* [Stated task]:
Turn the material below into a numbered list, starting with the line that contains "kingdom: Plantae" and going on through the line that contains "scientific name: Clematis vitalba", both ends included. Leave out any blank lines.

* [Record excerpts]:

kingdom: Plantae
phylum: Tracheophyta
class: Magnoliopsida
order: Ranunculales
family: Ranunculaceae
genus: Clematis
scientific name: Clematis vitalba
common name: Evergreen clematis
==
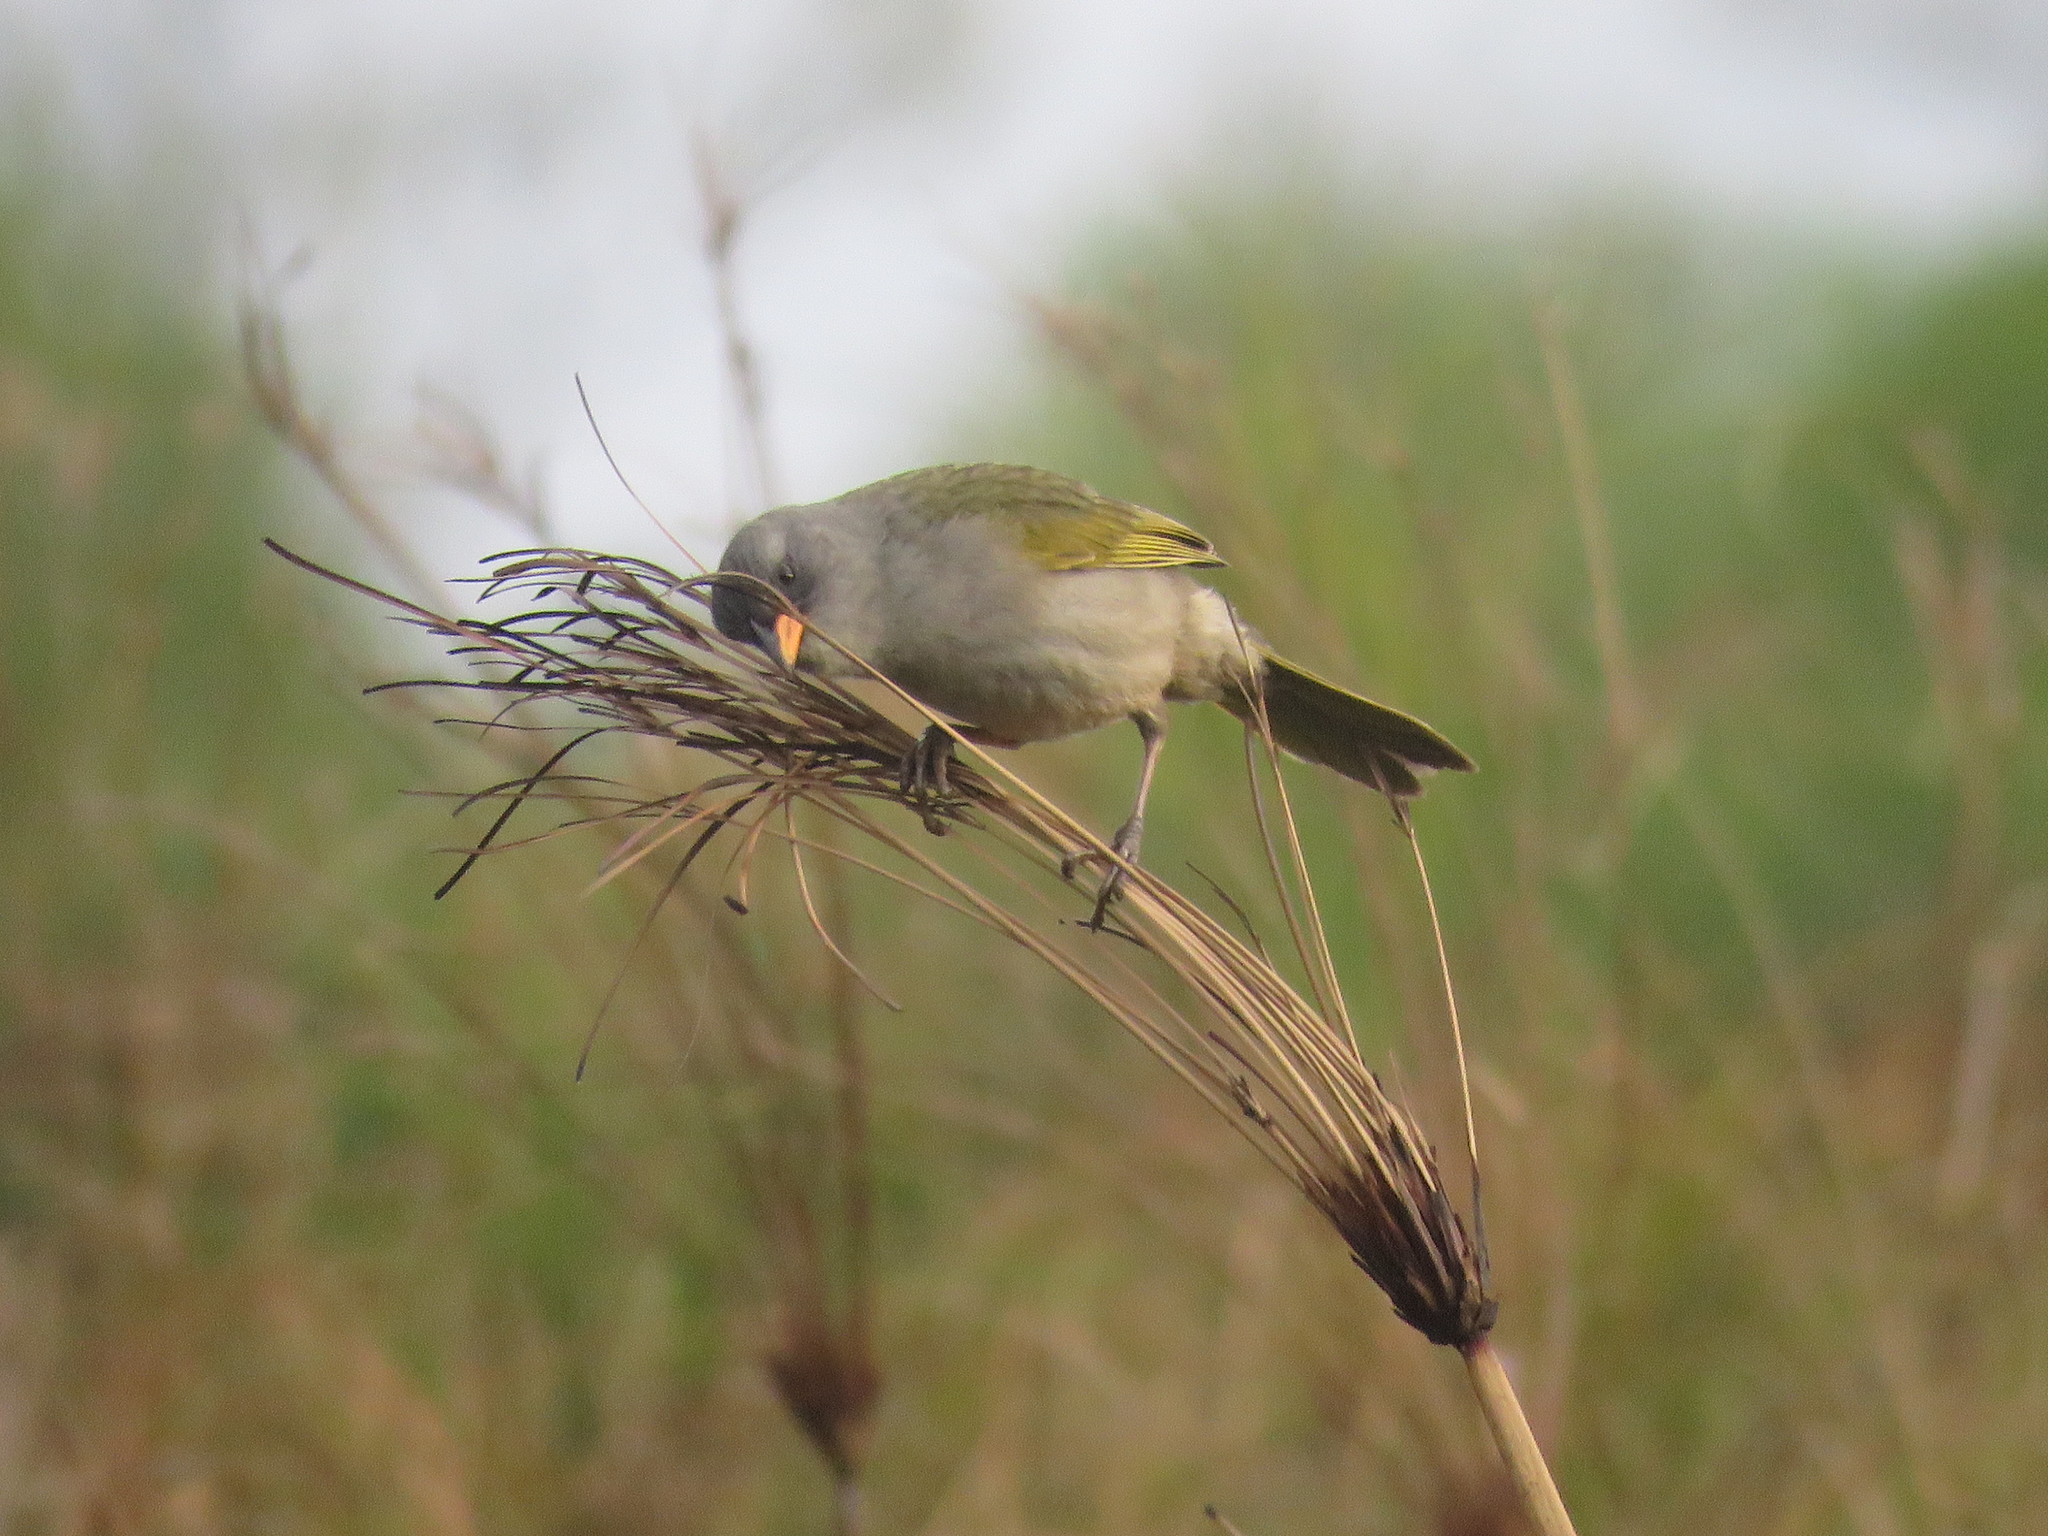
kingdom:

* [Solution]:
1. kingdom: Plantae
2. phylum: Tracheophyta
3. class: Magnoliopsida
4. order: Ranunculales
5. family: Ranunculaceae
6. genus: Clematis
7. scientific name: Clematis vitalba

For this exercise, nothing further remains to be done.